Duplicate the items below word for word, starting with their first line and going on through the line with "2: (649, 165)", including both ends. Leave the pictures out of your copy.
---*---
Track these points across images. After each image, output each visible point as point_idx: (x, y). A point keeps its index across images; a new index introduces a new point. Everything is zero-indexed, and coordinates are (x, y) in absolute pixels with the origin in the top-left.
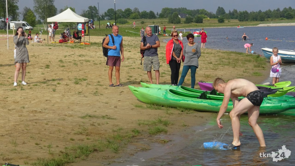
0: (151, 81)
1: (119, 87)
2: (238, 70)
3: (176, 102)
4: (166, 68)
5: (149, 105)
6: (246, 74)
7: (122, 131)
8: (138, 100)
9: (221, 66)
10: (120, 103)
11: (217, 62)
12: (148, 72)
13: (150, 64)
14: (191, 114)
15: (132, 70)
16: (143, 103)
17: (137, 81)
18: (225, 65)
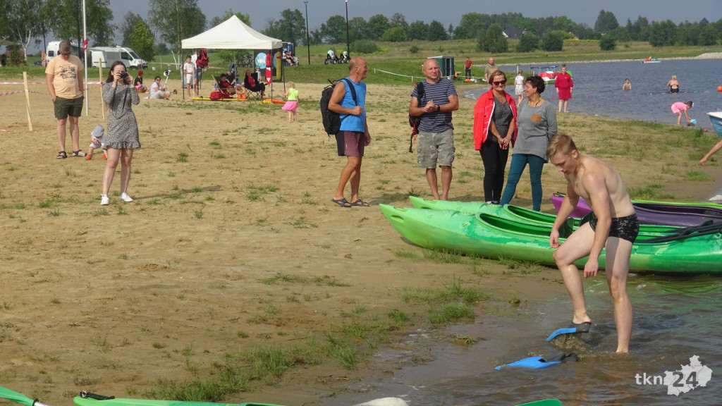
0: (435, 194)
1: (357, 207)
2: (649, 165)
3: (496, 243)
4: (470, 161)
5: (430, 253)
6: (668, 176)
7: (363, 315)
8: (403, 239)
9: (607, 157)
10: (358, 247)
11: (597, 146)
12: (428, 170)
13: (433, 152)
14: (533, 275)
15: (389, 165)
16: (414, 247)
17: (401, 192)
18: (617, 154)
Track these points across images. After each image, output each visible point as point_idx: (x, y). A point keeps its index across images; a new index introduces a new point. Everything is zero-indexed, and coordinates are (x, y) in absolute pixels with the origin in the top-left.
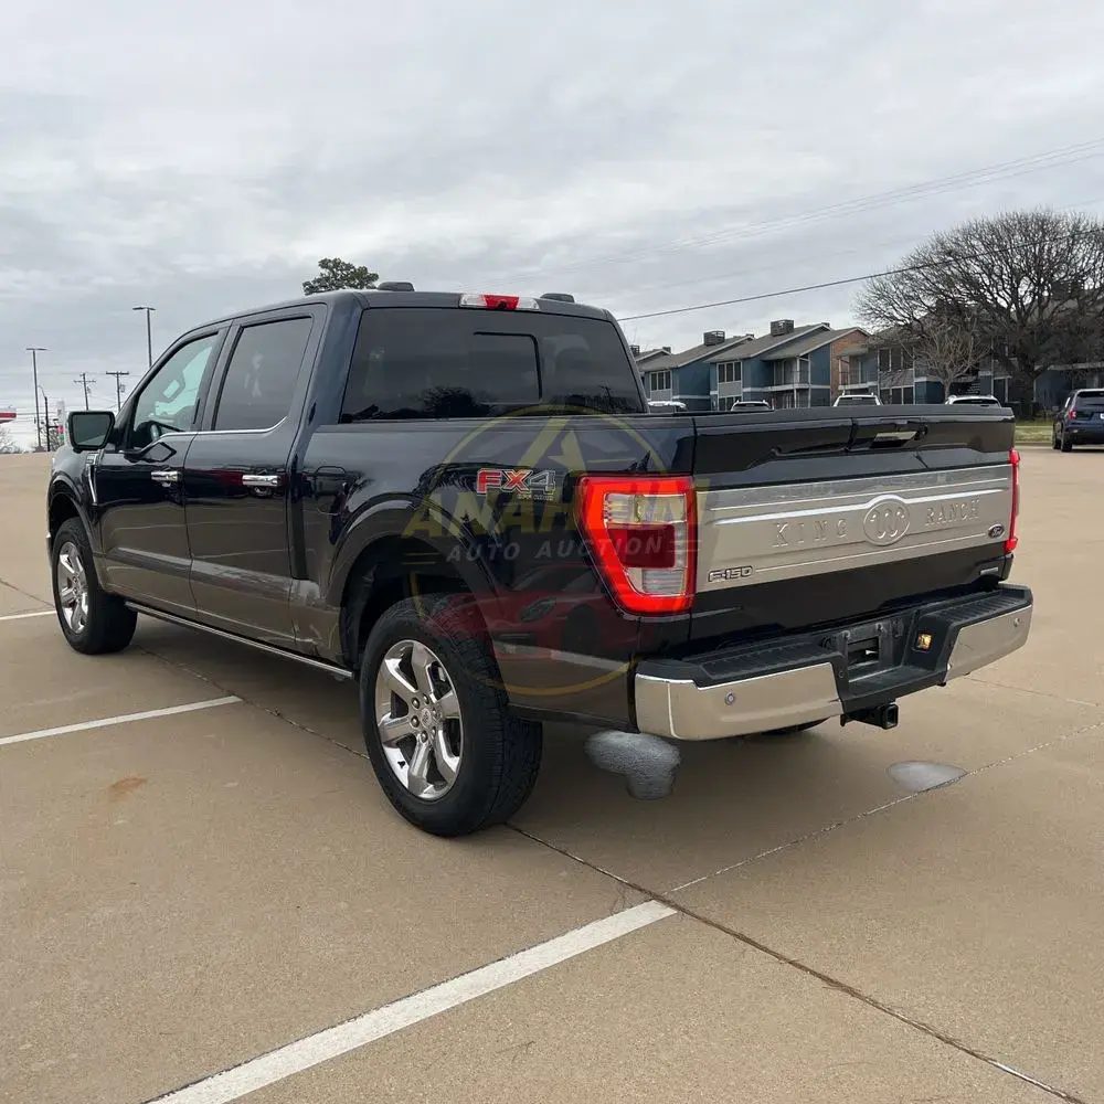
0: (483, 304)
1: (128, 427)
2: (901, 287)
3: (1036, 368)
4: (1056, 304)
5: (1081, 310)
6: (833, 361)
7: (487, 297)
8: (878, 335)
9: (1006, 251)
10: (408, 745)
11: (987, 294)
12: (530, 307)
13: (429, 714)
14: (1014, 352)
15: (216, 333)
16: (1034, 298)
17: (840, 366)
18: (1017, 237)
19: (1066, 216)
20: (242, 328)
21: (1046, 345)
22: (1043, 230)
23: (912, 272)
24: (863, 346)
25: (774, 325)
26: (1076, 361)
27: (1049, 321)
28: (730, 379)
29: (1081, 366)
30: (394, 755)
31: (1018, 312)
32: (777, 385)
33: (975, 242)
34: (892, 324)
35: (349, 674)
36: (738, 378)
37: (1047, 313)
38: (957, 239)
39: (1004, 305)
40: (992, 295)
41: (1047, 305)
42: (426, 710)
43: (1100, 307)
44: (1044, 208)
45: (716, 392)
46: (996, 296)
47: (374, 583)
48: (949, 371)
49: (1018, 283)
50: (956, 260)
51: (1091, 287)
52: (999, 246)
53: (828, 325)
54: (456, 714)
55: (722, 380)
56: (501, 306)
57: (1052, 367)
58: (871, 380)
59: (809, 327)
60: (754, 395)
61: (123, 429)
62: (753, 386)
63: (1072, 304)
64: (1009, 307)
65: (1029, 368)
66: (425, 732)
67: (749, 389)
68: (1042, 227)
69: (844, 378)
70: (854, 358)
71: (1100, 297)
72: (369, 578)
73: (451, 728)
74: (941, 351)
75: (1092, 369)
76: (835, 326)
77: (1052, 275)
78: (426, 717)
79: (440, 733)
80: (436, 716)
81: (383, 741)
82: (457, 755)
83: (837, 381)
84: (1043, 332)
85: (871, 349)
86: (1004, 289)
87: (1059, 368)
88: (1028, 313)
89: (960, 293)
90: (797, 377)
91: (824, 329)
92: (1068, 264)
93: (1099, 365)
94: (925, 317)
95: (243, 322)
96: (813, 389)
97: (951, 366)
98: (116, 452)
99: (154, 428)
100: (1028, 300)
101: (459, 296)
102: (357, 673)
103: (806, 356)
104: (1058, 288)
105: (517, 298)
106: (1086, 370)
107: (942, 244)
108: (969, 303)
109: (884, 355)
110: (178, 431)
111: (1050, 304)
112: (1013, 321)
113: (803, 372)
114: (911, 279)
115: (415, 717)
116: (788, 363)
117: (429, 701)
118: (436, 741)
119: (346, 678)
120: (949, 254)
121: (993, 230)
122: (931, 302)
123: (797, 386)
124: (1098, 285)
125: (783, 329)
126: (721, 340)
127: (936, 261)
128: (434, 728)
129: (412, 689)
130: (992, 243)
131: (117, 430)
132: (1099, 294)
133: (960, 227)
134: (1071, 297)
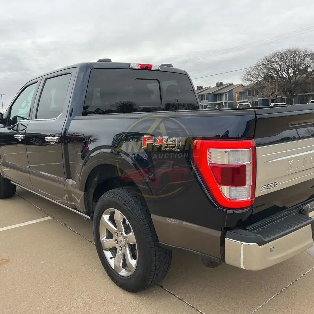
0: (139, 67)
1: (8, 118)
2: (255, 71)
3: (294, 95)
4: (300, 76)
5: (307, 77)
6: (234, 94)
7: (141, 65)
8: (248, 86)
9: (285, 60)
10: (114, 250)
11: (280, 73)
12: (157, 69)
13: (122, 239)
14: (288, 90)
15: (37, 82)
16: (293, 74)
17: (236, 95)
18: (289, 56)
19: (303, 50)
20: (46, 79)
21: (297, 88)
22: (296, 54)
23: (258, 67)
24: (243, 89)
25: (217, 84)
26: (306, 92)
27: (298, 81)
28: (204, 100)
29: (308, 94)
30: (108, 254)
31: (289, 78)
32: (218, 101)
33: (276, 58)
34: (252, 82)
35: (89, 217)
36: (207, 99)
37: (297, 78)
38: (271, 57)
39: (285, 76)
40: (281, 73)
41: (297, 76)
42: (120, 238)
43: (313, 76)
44: (296, 47)
45: (201, 104)
46: (282, 74)
47: (98, 181)
48: (270, 96)
49: (289, 70)
50: (271, 63)
51: (310, 71)
52: (283, 59)
53: (232, 83)
54: (135, 243)
55: (202, 100)
56: (146, 68)
57: (299, 94)
58: (245, 99)
59: (227, 84)
60: (212, 104)
61: (6, 119)
62: (211, 101)
63: (305, 76)
64: (286, 76)
65: (292, 95)
66: (120, 247)
67: (210, 103)
68: (295, 53)
69: (238, 99)
70: (241, 93)
71: (312, 73)
72: (96, 179)
73: (132, 248)
74: (268, 90)
75: (311, 95)
76: (234, 84)
77: (299, 67)
78: (121, 241)
79: (127, 249)
80: (125, 241)
81: (103, 248)
82: (135, 259)
83: (235, 99)
84: (297, 84)
85: (246, 90)
86: (285, 71)
87: (301, 94)
88: (292, 79)
89: (272, 73)
90: (224, 98)
91: (231, 84)
92: (303, 64)
93: (313, 93)
94: (262, 80)
95: (46, 77)
96: (229, 102)
97: (271, 94)
98: (4, 127)
99: (18, 118)
100: (292, 75)
101: (129, 64)
102: (92, 217)
103: (226, 92)
104: (300, 71)
105: (152, 65)
106: (309, 95)
107: (267, 59)
108: (275, 76)
109: (249, 92)
110: (27, 119)
111: (298, 76)
112: (287, 81)
113: (226, 97)
114: (257, 69)
115: (116, 240)
116: (221, 94)
117: (122, 234)
118: (125, 252)
119: (88, 219)
120: (269, 61)
121: (281, 54)
122: (263, 76)
123: (224, 101)
124: (312, 70)
125: (219, 85)
126: (202, 88)
127: (265, 64)
128: (125, 246)
129: (115, 228)
130: (281, 58)
131: (4, 119)
132: (312, 72)
133: (272, 53)
134: (304, 73)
---*---
> **SOLUTION FOR THIS TASK**
Track these points across images. After each image, output each visible point as point_idx: (x, y). A point keeps its index across images; a new index introduces a new point. Everything is zero-indexed, and coordinates are (x, y) in absolute pixels with the origin in the top-left.
0: (151, 81)
1: (119, 87)
2: (238, 70)
3: (176, 102)
4: (166, 68)
5: (149, 105)
6: (246, 74)
7: (122, 131)
8: (138, 100)
9: (221, 66)
10: (120, 103)
11: (217, 62)
12: (148, 72)
13: (150, 64)
14: (191, 114)
15: (132, 70)
16: (143, 103)
17: (137, 81)
18: (225, 65)
0: (435, 194)
1: (357, 207)
2: (649, 165)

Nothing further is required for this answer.